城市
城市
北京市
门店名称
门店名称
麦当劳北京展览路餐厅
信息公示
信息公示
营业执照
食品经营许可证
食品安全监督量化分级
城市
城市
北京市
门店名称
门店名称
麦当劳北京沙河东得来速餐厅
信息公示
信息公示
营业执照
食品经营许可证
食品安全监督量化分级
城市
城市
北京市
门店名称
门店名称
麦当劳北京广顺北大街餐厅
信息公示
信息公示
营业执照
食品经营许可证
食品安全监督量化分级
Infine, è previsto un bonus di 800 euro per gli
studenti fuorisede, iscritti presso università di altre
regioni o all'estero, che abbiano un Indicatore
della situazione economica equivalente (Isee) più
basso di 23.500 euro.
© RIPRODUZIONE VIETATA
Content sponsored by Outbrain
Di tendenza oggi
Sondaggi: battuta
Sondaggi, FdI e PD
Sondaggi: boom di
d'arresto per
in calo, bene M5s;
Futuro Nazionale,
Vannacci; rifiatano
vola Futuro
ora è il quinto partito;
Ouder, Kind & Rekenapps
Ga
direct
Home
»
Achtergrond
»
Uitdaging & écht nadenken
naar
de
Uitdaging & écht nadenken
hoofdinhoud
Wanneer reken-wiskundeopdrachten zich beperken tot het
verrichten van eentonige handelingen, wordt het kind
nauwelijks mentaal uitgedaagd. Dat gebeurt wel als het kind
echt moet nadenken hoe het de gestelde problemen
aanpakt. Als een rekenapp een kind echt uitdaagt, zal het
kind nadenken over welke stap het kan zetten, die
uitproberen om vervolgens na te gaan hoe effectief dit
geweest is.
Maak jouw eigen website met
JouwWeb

# # # # #

WHAT YOU ARE ASKED TO DO =
Which lines in the entries contain the word "Sondaggi"? Copy out each of them.

ANSWER SPACE =
Sondaggi: battuta
Sondaggi, FdI e PD
Sondaggi: boom di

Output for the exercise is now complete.